I don’t think we should paint all AI tools with the same brush. Some tools might be well-behaved crawlers and some might not be. Note that this is a separate question from the legality of AI training. The context is mostly Wikipedia which is not under copyright.
Simon Willison adds about the Wikipedia data:
There’s really no excuse for crawling Wikipedia (“65% of our most expensive traffic comes from bots”) when they offer a comprehensive collection of bulk download options.
Ben Werdmuller also sees these as bad actors:
Here the issue is vendors being bad actors: creating an enormous amount of traffic for resource-strapped services without any of the benefits they might see from a real user’s financial support.
The argument I’m hearing from some folks is that because they consider AI to be bad, everything it touches must also be bad. All crawling, whether it respects robots.txt or not. All tools, because using them contributes to the success of LLMs.

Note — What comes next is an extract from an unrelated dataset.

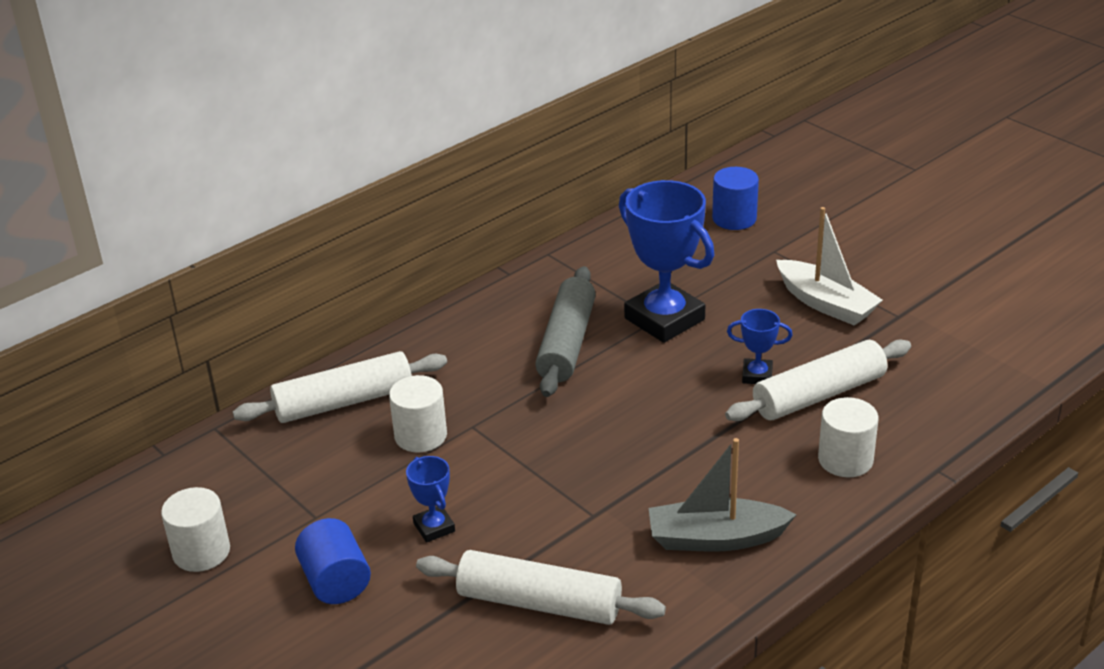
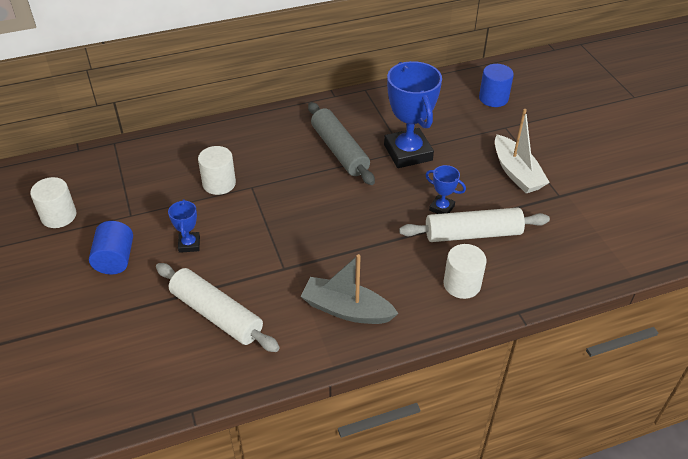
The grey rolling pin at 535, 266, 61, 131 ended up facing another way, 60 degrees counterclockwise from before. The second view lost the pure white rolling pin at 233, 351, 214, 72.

I’d like to have more concrete answers, such as: do ChatGPT and Claude respect robots.txt or not? I assume they do, because they document their user agent strings. If they do, it doesn’t seem fair to punish ChatGPT because there is some other rogue AI crawler that is misbehaving.

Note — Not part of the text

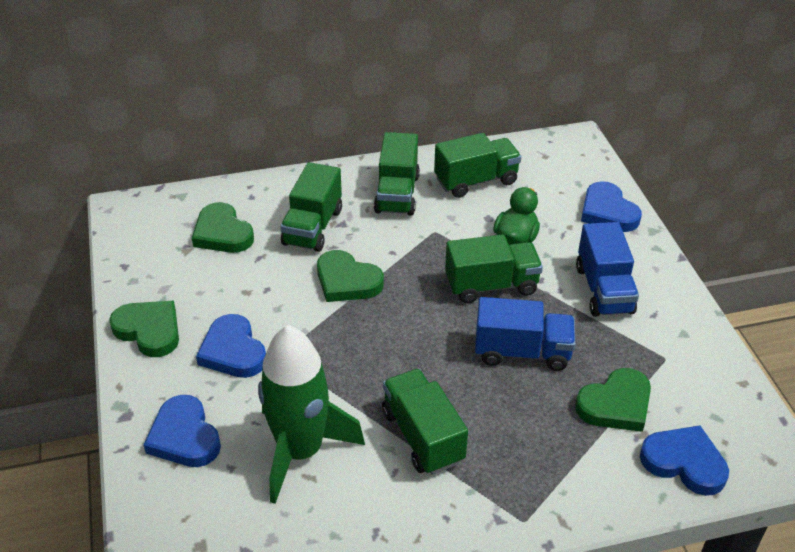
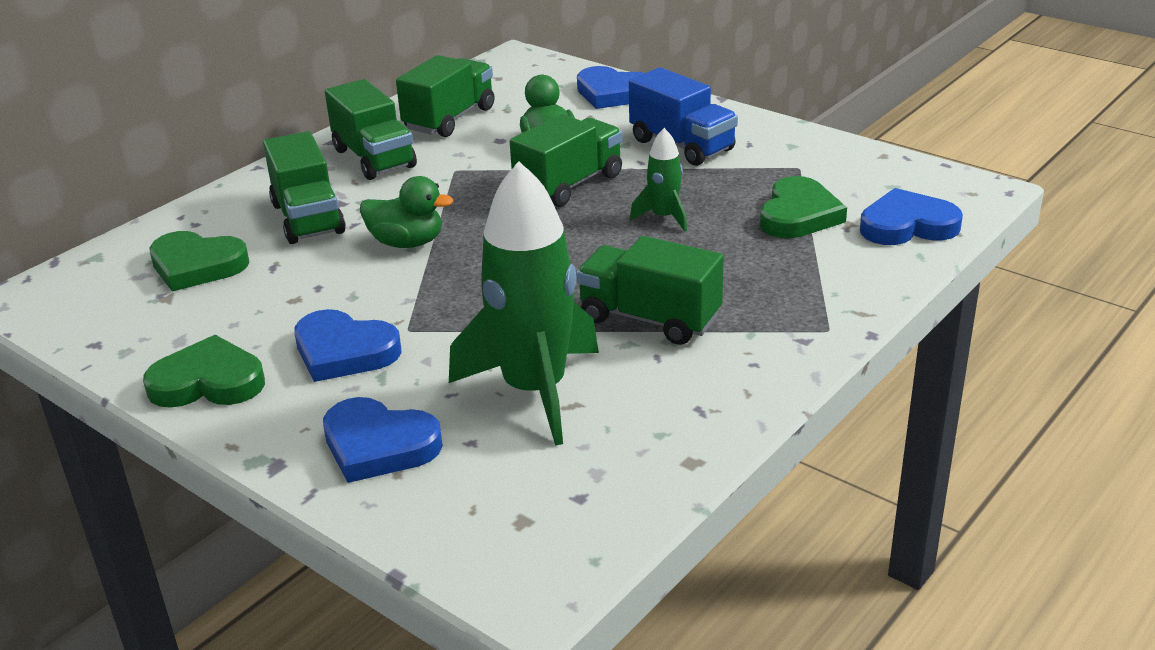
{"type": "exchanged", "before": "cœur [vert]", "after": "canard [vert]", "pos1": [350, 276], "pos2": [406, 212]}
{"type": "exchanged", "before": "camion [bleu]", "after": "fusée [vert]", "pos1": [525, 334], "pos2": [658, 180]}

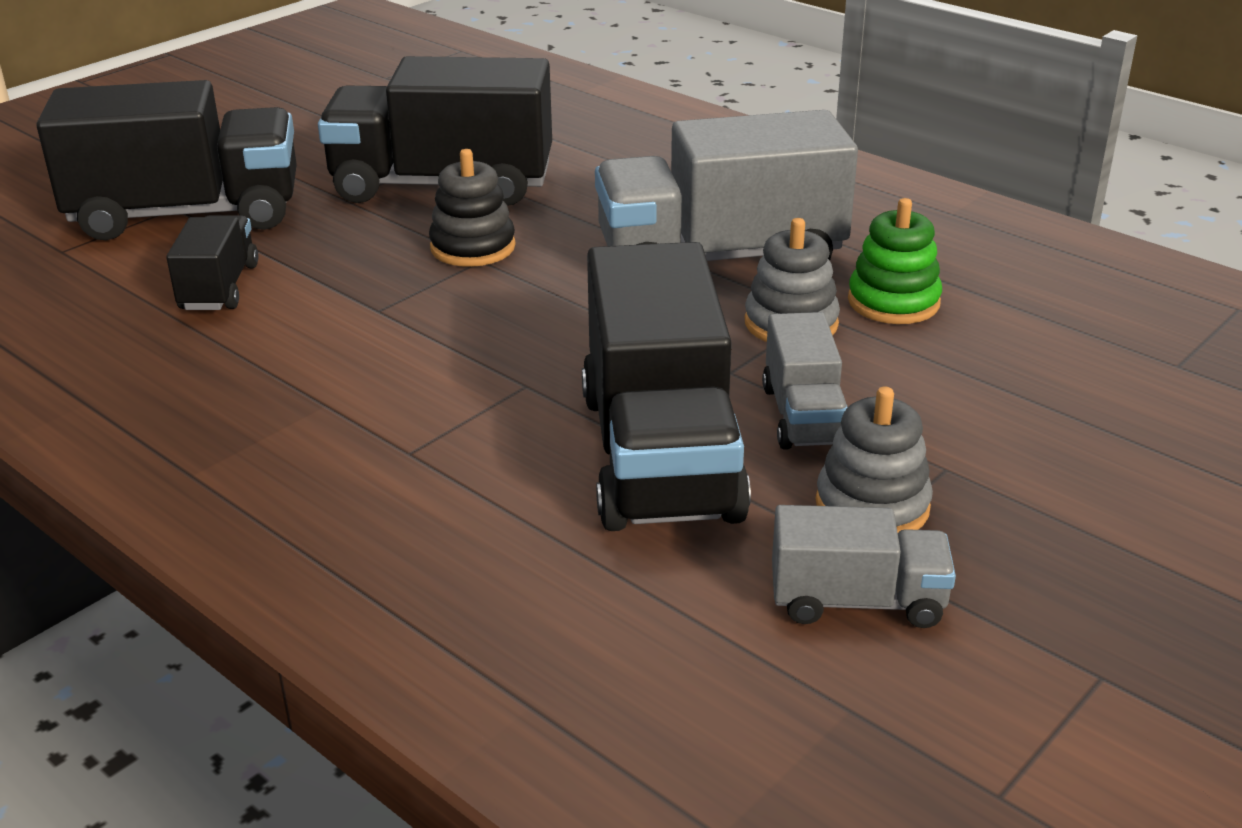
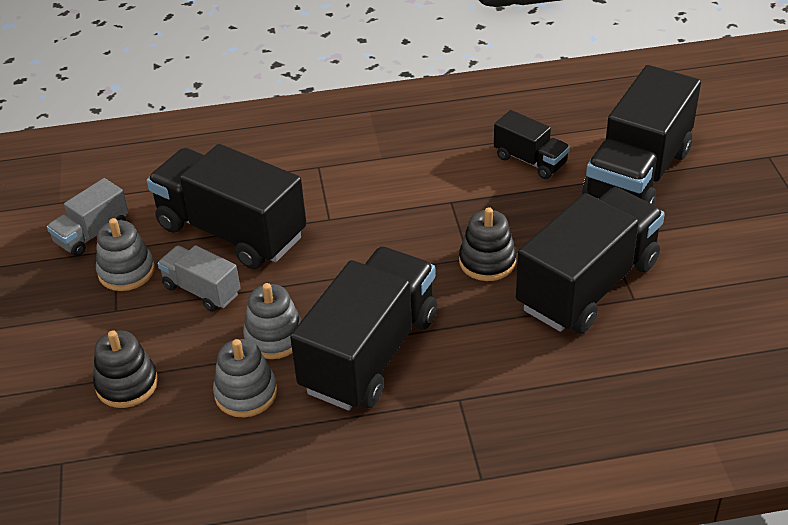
{"type": "colour", "before": "camion [gris]", "after": "camion [noir]", "pos1": [726, 185], "pos2": [363, 328]}
{"type": "colour", "before": "jouet à empiler [vert]", "after": "jouet à empiler [gris]", "pos1": [895, 261], "pos2": [245, 378]}
{"type": "appeared", "after": "jouet à empiler [noir]", "pos2": [125, 369]}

AI is powerful and potentially dangerous. Because of this, most users will gravitate toward “brands” that are respected and accountable. In other words, users will prefer Apple Intelligence, ChatGPT, or Claude, where we know there has been some level of safety work, with only fringe users downloading and running models from other sources.
These mainstream AI tools should be contributing back. We know ChatGPT has a deal with Reddit, but they should also be making a recurring donation to Wikipedia. This would further differentiate the well-behaved bots from the ones skirting the edges of fairness.
Meta appears to have used their old move fast and break things playbook to training Llama, using pirated books. From The Atlantic:
Meta employees turned their attention to Library Genesis, or LibGen, one of the largest of the pirated libraries that circulate online. It currently contains more than 7.5 million books and 81 million research papers. Eventually, the team at Meta got permission from “MZ”—an apparent reference to Meta CEO Mark Zuckerberg—to download and use the data set.
Another thing that’s puzzling to me is if AI bots are so abusive, why haven’t I felt this in Micro.blog? We host blogs. If bots were destroying the open web, I would expect to notice it on my own servers.
If you dislike generative AI on philosophical grounds, or because of specific negative side effects such as energy use, that is totally fine. But then let’s stick to those arguments. I’m not yet convinced that legitimate AI crawling is going to destroy blogs or even Wikipedia.